The hook could not be more simple. It is a classic retelling of the boy who cried wolf, updated for modern genre conventions, for the video store generation: What if you realized your next door neighbor was a vampire and absolutely nobody believed you? Writer/director Tom Holland brilliantly showcased both the inherent absurdity of the premise and the genuine horror of actually being in that situation. FRIGHT NIGHT did for vampires what SCREAM did for slashers, and it did it a decade earlier. It absolutely relies on, expands upon and sends up those iconic old tropes ranging from Universal to Hammer. The movie works like gangbusters regardless, but I can promise that the experience is truly elevated by having seen the films it’s commenting on.
FRIGHT NIGHT is so much more than a genre satire, though. It is a movie about false faces. About the person we present to the world to mask the person we are. Charley is facing this from the moment the movie starts, struggling to be macho and kind of pressuring his girlfriend Amy for sex, when he is just as scared and insecure and inexperienced as she is. He goes through several layers of this, as he comes off as frightened and paranoid for much of the movie when that’s actually hiding an assured sense of bravery that comes further into focus as the movie goes on and Charley realizes just how much he has to lose. His nemesis Jerry Dandridge is, of course, the exact opposite. He’s the perfect neighbor. Charming, pleasant, but behind that public face he is a pure predator.

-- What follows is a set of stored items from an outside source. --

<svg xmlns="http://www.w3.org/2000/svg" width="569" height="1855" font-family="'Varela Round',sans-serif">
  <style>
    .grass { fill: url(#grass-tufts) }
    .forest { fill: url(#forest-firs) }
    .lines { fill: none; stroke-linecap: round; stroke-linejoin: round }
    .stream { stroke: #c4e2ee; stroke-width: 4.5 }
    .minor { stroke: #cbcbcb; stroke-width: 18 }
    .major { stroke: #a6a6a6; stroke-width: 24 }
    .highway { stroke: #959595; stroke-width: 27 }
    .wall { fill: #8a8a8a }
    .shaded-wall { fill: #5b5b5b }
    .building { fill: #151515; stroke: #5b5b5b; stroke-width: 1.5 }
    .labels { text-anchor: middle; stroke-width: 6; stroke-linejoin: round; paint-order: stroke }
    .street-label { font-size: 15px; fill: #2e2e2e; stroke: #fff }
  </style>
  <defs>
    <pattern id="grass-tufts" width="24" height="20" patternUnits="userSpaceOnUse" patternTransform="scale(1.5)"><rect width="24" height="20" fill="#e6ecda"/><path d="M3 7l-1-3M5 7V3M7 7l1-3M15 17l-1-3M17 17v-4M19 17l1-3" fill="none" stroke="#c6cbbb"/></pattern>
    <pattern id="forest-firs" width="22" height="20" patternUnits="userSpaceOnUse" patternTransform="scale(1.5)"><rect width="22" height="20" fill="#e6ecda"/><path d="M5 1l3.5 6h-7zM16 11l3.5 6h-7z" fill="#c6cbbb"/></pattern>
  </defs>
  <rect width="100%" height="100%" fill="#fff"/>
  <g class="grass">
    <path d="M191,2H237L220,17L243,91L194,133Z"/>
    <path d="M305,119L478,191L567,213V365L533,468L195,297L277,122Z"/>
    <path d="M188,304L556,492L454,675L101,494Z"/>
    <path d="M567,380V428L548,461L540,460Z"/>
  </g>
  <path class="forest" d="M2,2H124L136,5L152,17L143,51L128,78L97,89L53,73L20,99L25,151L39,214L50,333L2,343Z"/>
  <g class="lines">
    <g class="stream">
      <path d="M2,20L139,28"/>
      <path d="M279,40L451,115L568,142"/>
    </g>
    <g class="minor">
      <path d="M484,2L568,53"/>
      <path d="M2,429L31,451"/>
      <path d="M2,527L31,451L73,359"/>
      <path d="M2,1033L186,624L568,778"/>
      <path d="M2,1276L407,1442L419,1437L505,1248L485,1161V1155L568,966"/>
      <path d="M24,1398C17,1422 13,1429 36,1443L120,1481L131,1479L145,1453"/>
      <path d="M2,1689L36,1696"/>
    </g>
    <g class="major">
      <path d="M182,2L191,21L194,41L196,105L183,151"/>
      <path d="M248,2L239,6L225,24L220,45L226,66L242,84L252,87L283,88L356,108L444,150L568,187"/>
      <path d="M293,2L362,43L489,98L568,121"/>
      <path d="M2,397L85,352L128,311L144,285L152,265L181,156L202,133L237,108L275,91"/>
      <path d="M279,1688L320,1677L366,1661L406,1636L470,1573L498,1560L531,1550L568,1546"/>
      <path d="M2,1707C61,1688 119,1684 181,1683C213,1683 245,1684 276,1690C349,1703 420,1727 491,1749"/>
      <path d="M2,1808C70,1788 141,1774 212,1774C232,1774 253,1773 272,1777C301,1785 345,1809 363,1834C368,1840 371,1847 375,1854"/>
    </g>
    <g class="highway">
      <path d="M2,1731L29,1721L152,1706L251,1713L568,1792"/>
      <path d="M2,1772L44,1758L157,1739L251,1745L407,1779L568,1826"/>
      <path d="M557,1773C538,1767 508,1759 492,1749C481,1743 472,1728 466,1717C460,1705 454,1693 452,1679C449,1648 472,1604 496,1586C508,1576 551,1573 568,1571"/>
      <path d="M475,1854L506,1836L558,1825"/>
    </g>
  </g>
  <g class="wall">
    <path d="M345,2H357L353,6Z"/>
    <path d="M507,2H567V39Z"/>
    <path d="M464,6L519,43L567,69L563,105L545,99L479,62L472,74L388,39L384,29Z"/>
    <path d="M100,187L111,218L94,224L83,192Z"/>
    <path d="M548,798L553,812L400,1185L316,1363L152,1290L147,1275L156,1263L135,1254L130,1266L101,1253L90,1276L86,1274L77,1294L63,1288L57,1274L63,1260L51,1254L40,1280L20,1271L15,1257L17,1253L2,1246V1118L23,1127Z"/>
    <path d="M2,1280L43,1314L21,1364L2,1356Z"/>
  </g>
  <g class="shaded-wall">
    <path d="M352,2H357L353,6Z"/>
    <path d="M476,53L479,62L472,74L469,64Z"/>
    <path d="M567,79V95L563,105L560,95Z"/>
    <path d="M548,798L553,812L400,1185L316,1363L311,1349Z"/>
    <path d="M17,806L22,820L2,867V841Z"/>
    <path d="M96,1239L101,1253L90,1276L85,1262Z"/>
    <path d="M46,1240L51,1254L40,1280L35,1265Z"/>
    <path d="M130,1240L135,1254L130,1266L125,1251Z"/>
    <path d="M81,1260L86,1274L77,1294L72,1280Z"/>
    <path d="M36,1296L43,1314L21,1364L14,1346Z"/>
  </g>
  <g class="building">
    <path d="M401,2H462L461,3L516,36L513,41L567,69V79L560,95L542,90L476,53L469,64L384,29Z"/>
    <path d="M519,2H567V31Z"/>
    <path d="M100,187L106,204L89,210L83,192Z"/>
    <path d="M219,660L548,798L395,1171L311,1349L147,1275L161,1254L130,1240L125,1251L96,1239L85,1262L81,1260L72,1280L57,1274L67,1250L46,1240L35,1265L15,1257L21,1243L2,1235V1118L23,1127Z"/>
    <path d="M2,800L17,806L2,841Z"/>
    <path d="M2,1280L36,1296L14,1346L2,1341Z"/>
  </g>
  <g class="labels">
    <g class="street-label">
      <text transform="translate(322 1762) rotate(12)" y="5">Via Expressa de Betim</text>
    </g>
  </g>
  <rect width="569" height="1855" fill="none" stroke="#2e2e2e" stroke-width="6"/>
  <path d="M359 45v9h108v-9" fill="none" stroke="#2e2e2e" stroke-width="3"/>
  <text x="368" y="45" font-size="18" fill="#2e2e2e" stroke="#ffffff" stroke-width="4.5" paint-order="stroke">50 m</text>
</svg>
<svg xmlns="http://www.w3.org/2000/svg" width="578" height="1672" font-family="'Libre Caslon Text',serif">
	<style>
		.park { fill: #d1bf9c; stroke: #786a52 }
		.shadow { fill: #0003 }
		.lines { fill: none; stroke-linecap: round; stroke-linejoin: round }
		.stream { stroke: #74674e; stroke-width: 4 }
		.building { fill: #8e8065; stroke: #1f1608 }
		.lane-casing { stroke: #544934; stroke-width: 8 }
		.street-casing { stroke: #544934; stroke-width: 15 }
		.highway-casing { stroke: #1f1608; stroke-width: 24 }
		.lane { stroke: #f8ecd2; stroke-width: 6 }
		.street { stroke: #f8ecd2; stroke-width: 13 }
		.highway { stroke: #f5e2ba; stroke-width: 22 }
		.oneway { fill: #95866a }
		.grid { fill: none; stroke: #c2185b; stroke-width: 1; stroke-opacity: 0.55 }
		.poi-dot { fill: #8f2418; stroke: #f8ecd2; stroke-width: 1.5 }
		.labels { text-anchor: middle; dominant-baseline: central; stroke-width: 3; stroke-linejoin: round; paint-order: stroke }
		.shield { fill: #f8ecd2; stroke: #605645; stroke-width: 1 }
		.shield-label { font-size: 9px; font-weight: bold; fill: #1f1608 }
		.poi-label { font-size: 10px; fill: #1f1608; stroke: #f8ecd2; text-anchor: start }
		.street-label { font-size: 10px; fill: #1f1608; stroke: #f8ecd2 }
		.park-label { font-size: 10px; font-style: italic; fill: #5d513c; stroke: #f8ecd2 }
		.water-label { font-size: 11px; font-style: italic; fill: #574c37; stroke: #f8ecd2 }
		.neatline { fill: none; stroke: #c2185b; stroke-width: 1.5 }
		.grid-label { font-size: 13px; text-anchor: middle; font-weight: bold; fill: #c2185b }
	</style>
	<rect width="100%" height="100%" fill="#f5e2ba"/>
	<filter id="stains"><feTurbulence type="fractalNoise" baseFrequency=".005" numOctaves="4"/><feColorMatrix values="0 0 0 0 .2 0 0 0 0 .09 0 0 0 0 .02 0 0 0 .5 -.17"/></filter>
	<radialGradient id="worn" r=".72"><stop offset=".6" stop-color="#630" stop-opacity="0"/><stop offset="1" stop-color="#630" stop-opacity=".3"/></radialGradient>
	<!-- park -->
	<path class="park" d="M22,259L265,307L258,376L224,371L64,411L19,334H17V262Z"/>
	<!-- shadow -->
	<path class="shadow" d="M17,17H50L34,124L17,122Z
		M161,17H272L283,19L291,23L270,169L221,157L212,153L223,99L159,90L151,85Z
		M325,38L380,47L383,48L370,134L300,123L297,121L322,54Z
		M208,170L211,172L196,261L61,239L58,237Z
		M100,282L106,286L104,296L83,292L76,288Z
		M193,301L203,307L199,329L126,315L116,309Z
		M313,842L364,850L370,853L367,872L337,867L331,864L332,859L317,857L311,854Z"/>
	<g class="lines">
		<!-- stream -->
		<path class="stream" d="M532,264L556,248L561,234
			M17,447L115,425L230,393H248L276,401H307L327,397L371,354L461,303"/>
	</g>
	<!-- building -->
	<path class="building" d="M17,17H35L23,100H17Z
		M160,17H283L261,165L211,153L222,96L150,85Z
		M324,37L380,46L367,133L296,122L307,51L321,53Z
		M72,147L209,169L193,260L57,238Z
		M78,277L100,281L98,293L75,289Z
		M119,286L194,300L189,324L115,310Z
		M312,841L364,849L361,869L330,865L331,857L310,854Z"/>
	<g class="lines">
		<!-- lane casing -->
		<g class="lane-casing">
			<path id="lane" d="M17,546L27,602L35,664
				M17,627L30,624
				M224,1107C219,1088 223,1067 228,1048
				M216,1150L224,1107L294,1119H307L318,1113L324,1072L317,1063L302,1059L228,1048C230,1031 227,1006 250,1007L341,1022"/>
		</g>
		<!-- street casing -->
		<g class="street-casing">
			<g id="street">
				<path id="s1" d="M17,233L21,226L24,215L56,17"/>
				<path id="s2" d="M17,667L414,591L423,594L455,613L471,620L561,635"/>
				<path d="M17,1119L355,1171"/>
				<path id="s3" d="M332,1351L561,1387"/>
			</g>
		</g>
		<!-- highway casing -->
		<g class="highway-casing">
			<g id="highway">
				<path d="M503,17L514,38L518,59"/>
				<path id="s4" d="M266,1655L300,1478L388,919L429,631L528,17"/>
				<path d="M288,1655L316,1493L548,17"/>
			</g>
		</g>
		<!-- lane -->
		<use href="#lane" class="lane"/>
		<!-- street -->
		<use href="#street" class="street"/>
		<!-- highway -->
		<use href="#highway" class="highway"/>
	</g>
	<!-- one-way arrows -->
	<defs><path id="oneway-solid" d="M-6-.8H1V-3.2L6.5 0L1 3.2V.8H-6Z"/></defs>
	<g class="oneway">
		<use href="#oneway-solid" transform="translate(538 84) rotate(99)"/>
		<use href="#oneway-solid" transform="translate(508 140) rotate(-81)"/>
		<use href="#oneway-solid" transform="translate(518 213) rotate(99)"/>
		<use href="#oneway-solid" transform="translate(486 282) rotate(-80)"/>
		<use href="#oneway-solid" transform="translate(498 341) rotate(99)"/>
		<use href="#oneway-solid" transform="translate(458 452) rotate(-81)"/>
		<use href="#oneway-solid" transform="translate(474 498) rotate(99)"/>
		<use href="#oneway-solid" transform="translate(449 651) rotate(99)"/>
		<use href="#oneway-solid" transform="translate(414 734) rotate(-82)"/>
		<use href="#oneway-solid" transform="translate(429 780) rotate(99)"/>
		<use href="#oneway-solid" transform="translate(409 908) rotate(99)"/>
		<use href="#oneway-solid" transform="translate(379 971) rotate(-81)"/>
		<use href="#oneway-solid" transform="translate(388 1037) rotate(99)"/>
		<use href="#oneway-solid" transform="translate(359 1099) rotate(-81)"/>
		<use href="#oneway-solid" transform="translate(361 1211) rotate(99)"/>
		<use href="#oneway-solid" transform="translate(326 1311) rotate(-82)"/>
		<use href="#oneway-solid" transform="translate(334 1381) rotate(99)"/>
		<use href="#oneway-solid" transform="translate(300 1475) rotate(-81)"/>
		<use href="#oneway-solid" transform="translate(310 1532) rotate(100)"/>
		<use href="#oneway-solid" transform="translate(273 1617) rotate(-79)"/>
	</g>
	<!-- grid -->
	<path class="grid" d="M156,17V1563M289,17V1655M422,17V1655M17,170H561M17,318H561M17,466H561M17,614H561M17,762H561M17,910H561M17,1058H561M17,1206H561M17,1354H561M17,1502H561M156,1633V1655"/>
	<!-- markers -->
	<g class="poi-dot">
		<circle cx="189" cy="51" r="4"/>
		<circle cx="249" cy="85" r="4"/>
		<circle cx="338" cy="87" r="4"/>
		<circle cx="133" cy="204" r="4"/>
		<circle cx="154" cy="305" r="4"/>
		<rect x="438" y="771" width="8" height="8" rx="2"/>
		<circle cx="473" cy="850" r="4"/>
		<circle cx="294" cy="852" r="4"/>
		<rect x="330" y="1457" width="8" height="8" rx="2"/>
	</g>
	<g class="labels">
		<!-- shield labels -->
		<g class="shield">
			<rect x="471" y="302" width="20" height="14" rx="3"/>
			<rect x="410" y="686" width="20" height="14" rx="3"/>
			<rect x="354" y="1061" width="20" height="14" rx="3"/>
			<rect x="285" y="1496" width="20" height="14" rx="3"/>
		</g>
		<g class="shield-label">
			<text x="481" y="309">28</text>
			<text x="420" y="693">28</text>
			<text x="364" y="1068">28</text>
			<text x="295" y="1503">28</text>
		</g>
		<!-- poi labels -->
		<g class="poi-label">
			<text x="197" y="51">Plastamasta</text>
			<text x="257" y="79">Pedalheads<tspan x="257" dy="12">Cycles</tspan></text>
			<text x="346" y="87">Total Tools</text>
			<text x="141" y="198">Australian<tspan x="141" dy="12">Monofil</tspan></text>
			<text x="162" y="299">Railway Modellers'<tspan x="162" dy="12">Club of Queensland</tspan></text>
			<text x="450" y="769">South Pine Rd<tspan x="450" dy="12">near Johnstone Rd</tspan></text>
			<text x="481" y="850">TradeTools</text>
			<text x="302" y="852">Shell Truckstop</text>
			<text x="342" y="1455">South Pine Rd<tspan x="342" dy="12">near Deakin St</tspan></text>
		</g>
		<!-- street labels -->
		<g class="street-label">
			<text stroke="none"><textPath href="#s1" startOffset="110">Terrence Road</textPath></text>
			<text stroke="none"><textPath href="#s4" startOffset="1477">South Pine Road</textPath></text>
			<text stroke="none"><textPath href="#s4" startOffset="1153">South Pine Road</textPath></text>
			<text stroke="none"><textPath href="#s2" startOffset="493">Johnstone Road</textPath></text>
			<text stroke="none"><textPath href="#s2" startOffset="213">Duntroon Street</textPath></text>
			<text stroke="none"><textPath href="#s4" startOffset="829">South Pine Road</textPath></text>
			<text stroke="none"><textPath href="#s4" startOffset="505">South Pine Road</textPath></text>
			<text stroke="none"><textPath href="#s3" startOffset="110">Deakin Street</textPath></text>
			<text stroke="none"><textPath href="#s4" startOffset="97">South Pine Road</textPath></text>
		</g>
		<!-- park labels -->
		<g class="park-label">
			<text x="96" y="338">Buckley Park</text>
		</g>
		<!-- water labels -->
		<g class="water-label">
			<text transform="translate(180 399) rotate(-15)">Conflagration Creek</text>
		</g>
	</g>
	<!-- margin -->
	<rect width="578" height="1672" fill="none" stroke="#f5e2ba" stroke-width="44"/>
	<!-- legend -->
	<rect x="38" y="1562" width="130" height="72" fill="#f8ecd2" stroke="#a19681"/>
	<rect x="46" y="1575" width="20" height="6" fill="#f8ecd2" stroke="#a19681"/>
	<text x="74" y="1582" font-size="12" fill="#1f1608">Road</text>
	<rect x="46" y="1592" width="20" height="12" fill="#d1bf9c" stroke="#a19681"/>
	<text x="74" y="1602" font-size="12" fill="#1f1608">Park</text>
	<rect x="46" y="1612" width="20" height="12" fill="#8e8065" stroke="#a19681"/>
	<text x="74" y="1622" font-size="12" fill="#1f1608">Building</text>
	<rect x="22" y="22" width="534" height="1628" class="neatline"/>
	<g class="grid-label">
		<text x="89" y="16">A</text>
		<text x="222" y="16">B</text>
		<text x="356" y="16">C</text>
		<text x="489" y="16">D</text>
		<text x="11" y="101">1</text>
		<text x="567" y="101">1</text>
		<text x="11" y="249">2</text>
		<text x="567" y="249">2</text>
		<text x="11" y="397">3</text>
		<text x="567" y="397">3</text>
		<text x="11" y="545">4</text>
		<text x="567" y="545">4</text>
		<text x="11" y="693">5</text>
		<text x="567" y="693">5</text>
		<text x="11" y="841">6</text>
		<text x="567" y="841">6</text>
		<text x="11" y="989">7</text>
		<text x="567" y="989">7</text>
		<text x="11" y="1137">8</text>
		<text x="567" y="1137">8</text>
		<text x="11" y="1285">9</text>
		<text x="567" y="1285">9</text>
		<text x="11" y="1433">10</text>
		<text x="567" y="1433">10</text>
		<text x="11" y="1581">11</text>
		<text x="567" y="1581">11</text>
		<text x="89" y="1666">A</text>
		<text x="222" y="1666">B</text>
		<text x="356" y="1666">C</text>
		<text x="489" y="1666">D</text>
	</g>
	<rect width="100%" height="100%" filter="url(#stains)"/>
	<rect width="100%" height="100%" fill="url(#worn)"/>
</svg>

This is one of my favorite movies of all time and one of my comfort films and yet even now I can watch it and pick up new things. There's an underrated level of craft here that's underappreciated, and I don't just mean the absurdly phenomenal effects. There's a terrific moment in which Evil Ed and Peter Vincent reminisce over one of Vincent's old roles, and Evil Ed says "the guy didn't have a reflection, and that's how you knew he was a vampire." I only just noticed that as Ed says this, his is the only reflection cut out of the mirror in the shot behind them, foreshadowing his transformation into a vampire. That's such a small moment, but there is so much deliberate work that goes into making that little moment happen.
FRIGHT NIGHT is very funny, but it's never treated like a comedy, which is one of its greatest strengths. It's a truly great teen movie out of a decade of great teen movies, because it's about insecurity from beginning to end. You're not cool, but you're cooler than your extremely weird best friend, you've got your first girlfriend and are totally insecure about the relationship, so caught up in when and how you're gonna fumble that relationship that you don't realize you're already fumbling it.
The movie it deals smartly with insecurity in sexuality, too. There's an attraction in addition to (or in expansion of) Charley's fear toward Jerry. Roddy McDowall gives my favorite performance in horror history as Peter Vincent, embodying one of my favorite tropes: the cowardly hero. It is unbelievable how over-the-top and layered and subtle he can be all at once. Peter is someone who couldn’t be further from the hero he used to be famous for playing in the movies, and yet the only one who really believes he can’t be that person is Peter himself. FRIGHT NIGHT is one of my all-time favorite films, in any genre, one of my top three favorite horror films of all time. It is pure comfort food with rich characters, a deeply engaging roller coaster, and some of the very best creature effects ever committed to film.